▸ PROBLEM TO WORK ON:
Omit the pictures, please, and give each record below again exactly.

▸ RECORDS TO USE:

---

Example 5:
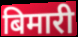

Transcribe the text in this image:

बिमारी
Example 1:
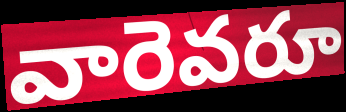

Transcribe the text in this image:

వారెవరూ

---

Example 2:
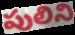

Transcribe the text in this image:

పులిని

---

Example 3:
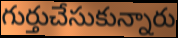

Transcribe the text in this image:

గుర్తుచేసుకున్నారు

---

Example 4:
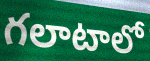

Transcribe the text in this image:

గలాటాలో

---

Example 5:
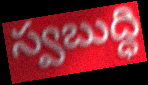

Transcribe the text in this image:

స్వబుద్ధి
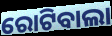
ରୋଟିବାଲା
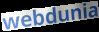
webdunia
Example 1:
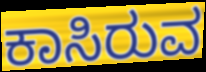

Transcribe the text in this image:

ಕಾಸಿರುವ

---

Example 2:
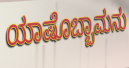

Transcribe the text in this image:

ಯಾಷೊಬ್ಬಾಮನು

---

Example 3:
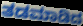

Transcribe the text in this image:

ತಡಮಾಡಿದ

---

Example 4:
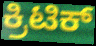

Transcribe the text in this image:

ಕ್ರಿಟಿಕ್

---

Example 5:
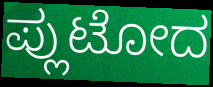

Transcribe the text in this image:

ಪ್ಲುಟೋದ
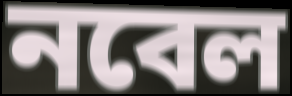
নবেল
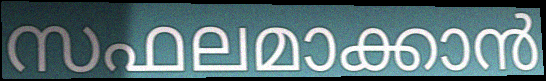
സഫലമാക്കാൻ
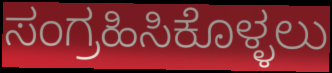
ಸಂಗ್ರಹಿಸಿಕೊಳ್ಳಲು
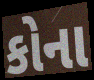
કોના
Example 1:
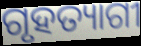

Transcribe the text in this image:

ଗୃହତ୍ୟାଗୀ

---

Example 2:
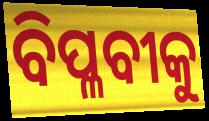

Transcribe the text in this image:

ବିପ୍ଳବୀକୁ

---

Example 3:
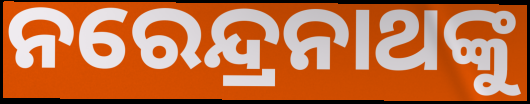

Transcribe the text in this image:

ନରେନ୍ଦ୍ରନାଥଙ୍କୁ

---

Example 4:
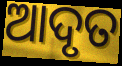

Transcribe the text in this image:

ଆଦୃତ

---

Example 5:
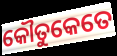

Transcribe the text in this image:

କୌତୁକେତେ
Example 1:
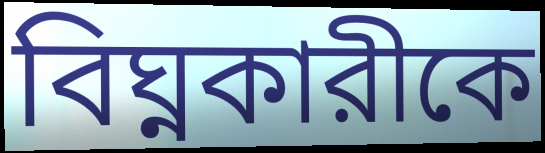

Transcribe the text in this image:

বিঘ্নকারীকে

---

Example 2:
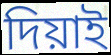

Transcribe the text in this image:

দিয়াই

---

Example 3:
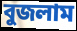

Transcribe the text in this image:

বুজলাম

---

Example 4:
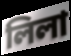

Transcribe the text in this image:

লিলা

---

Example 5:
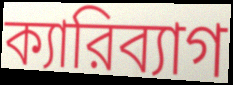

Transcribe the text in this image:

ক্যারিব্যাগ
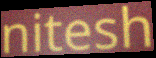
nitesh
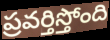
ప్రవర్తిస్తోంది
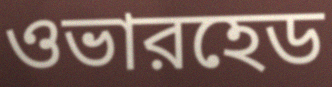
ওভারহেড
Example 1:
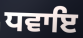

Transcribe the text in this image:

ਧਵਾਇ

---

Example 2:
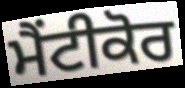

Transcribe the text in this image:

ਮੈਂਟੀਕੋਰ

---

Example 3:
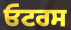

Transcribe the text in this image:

▸ SOLUTION TO THE EXERCISE:
---

Example 5:

Transcribe the text in this image:

बिमारी
Example 1:

Transcribe the text in this image:

వారెవరూ

---

Example 2:

Transcribe the text in this image:

పులిని

---

Example 3:

Transcribe the text in this image:

గుర్తుచేసుకున్నారు

---

Example 4:

Transcribe the text in this image:

గలాటాలో

---

Example 5:

Transcribe the text in this image:

స్వబుద్ధి
ରୋଟିବାଲା
webdunia
Example 1:

Transcribe the text in this image:

ಕಾಸಿರುವ

---

Example 2:

Transcribe the text in this image:

ಯಾಷೊಬ್ಬಾಮನು

---

Example 3:

Transcribe the text in this image:

ತಡಮಾಡಿದ

---

Example 4:

Transcribe the text in this image:

ಕ್ರಿಟಿಕ್

---

Example 5:

Transcribe the text in this image:

ಪ್ಲುಟೋದ
নবেল
സഫലമാക്കാൻ
ಸಂಗ್ರಹಿಸಿಕೊಳ್ಳಲು
કોના
Example 1:

Transcribe the text in this image:

ଗୃହତ୍ୟାଗୀ

---

Example 2:

Transcribe the text in this image:

ବିପ୍ଳବୀକୁ

---

Example 3:

Transcribe the text in this image:

ନରେନ୍ଦ୍ରନାଥଙ୍କୁ

---

Example 4:

Transcribe the text in this image:

ଆଦୃତ

---

Example 5:

Transcribe the text in this image:

କୌତୁକେତେ
Example 1:

Transcribe the text in this image:

বিঘ্নকারীকে

---

Example 2:

Transcribe the text in this image:

দিয়াই

---

Example 3:

Transcribe the text in this image:

বুজলাম

---

Example 4:

Transcribe the text in this image:

লিলা

---

Example 5:

Transcribe the text in this image:

ক্যারিব্যাগ
nitesh
ప్రవర్తిస్తోంది
ওভারহেড
Example 1:

Transcribe the text in this image:

ਧਵਾਇ

---

Example 2:

Transcribe the text in this image:

ਮੈਂਟੀਕੋਰ

---

Example 3:

Transcribe the text in this image:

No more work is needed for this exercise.